On Thursday, college officials unveiled the final five mascot choices, selected by the mascot committee, that will be the subject of a vote by students, alumni, faculty, staff and friends of the college. An online vote will run from Monday through March 31.
The process to pick a new mascot follows the removal of the controversial Lord Jeff as Amherst’s unofficial mascot early in 2016.
Lord Jeff was cut from the team following a student demonstration for increased equity at the school in November 2015. Many students, faculty and alumni objected to the long-used mascot because of historical evidence that Lord Jeffery Amherst advocated employing germ warfare to wipe out American Indian tribes.

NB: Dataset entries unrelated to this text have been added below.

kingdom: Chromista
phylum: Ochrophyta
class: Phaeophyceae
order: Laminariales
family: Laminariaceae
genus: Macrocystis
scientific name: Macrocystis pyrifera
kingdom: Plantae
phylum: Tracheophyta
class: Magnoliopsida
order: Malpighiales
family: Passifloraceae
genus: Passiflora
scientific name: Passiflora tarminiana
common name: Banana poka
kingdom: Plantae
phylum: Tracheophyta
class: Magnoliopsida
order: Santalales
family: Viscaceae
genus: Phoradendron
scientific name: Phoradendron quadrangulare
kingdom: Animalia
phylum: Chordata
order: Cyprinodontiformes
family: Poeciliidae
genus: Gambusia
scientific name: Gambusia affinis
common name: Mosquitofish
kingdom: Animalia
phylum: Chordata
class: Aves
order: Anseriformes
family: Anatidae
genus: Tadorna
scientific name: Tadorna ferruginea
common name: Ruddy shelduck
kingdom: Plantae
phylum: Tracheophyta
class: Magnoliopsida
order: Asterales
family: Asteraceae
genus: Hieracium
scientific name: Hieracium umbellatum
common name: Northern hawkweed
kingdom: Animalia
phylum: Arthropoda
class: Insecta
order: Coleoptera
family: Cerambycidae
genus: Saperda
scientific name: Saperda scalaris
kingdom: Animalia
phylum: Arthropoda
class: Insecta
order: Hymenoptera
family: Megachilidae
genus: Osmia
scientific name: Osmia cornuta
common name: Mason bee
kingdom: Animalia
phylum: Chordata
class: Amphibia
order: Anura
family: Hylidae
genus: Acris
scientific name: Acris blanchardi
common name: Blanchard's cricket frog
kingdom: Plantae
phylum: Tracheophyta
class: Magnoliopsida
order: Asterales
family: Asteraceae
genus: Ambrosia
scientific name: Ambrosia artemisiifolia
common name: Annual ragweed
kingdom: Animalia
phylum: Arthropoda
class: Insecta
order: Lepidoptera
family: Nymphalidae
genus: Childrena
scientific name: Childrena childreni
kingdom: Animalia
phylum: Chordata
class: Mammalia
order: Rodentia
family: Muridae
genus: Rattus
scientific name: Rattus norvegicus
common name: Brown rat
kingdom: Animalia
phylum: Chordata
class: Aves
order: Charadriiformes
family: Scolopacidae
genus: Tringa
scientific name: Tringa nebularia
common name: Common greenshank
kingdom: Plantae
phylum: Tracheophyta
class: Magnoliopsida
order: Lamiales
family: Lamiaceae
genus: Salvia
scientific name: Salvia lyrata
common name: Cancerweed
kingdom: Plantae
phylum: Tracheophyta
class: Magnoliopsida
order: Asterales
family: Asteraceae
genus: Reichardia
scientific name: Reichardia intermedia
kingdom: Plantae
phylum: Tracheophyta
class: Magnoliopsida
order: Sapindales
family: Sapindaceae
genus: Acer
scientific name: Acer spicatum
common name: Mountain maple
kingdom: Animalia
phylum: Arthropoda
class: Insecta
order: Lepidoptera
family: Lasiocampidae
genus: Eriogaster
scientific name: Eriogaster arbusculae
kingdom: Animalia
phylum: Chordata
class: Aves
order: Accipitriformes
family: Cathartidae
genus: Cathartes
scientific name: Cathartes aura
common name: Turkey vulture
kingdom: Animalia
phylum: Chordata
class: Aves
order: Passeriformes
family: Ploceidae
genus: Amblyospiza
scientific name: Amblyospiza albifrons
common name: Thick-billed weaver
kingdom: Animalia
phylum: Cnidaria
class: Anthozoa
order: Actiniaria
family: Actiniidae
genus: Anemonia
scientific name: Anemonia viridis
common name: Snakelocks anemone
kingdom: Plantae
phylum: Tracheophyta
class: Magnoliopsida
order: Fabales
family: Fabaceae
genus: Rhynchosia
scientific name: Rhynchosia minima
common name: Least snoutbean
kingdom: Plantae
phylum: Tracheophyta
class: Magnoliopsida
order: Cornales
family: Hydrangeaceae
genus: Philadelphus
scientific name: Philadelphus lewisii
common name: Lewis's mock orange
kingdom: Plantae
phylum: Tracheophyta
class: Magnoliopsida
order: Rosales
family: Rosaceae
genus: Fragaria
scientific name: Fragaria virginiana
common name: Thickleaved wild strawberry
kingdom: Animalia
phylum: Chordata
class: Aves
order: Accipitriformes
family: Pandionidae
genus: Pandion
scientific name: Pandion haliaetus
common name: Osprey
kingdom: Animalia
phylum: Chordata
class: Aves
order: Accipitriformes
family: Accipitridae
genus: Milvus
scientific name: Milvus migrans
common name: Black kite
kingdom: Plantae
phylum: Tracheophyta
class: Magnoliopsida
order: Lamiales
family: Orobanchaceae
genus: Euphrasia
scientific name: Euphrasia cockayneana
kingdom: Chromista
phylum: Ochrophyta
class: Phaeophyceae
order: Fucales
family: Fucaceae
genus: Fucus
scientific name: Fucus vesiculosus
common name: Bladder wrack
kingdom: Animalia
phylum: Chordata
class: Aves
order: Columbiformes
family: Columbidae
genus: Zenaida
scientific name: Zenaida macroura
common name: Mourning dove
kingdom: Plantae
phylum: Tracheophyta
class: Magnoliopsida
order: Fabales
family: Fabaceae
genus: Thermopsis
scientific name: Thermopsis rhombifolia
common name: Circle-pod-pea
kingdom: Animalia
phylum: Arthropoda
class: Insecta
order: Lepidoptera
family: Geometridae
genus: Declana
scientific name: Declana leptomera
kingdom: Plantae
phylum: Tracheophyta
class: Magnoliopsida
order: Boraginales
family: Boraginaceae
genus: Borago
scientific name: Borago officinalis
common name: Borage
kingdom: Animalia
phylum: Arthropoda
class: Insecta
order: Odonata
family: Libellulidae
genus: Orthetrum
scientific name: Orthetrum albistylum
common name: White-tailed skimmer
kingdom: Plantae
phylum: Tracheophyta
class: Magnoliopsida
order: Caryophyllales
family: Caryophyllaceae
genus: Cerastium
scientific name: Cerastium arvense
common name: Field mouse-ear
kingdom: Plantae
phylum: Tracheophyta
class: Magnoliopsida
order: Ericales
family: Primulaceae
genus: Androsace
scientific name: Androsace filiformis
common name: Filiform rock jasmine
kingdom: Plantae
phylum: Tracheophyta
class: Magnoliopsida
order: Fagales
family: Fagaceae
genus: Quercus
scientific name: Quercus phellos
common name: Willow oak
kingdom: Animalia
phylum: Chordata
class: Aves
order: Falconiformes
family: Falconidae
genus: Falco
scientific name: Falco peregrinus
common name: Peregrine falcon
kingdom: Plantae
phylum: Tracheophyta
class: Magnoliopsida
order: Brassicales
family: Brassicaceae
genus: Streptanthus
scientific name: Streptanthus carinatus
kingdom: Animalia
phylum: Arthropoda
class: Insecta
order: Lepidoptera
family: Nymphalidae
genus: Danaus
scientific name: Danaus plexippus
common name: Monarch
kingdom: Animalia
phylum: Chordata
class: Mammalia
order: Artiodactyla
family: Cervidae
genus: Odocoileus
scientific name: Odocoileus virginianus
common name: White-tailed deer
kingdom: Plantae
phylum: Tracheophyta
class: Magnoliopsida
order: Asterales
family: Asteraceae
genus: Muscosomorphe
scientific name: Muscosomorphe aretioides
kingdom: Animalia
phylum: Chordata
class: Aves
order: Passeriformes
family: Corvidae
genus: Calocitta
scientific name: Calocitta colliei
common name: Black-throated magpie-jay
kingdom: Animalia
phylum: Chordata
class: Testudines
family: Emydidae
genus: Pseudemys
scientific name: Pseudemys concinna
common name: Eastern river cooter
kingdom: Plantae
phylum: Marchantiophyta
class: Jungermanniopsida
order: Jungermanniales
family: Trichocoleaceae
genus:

The college’s mascot committee received more than 2,000 suggestions, amounting to nearly 600 unique ideas. After soliciting the input of 441 student and alumni delegates, officials revealed the 30 semi-finalists in January.
Two of the top vote getters in that earlier round, "hamsters" and "moose," failed to make the final cut.
The vote will feature an instant run off, or rank choice voting, where voters will be asked to put the finalists in order from favorite to least favorite. If one of the five wins a majority, it will be the next mascot. If none get this majority initially, then the votes will be dispersed until one achieves a majority.
The college’s website provides background information about why each mascot choice is appropriate.
The "fighting poets" doesn't signify any specific artist, even though Dickinson lived in Amherst and Frost taught at the college. Rather, it "celebrates multiple poets who have taught, studied or written poetry in association with the college or town of Amherst."
“Mammoths” has a college connection, with the Beneski Museum of Natural History displaying the skeleton of a Proboscidea, unearthed by Professor Frederick Brewster Loomis and brought to town in 1925.
“Purple & White” have been the college's colors since April 30, 1868. It’s served as the unofficial nickname of sports teams for the past several months.
The “Valley hawks” mascot, according to the college website, “would reflect pride in the campus bird sanctuary and the college’s other connections to avian studies."
Finally, the website notes: “Known for their keen senses, intelligence and power, wolves collaborate and care for one another in packs, but they can also represent individuality and independence."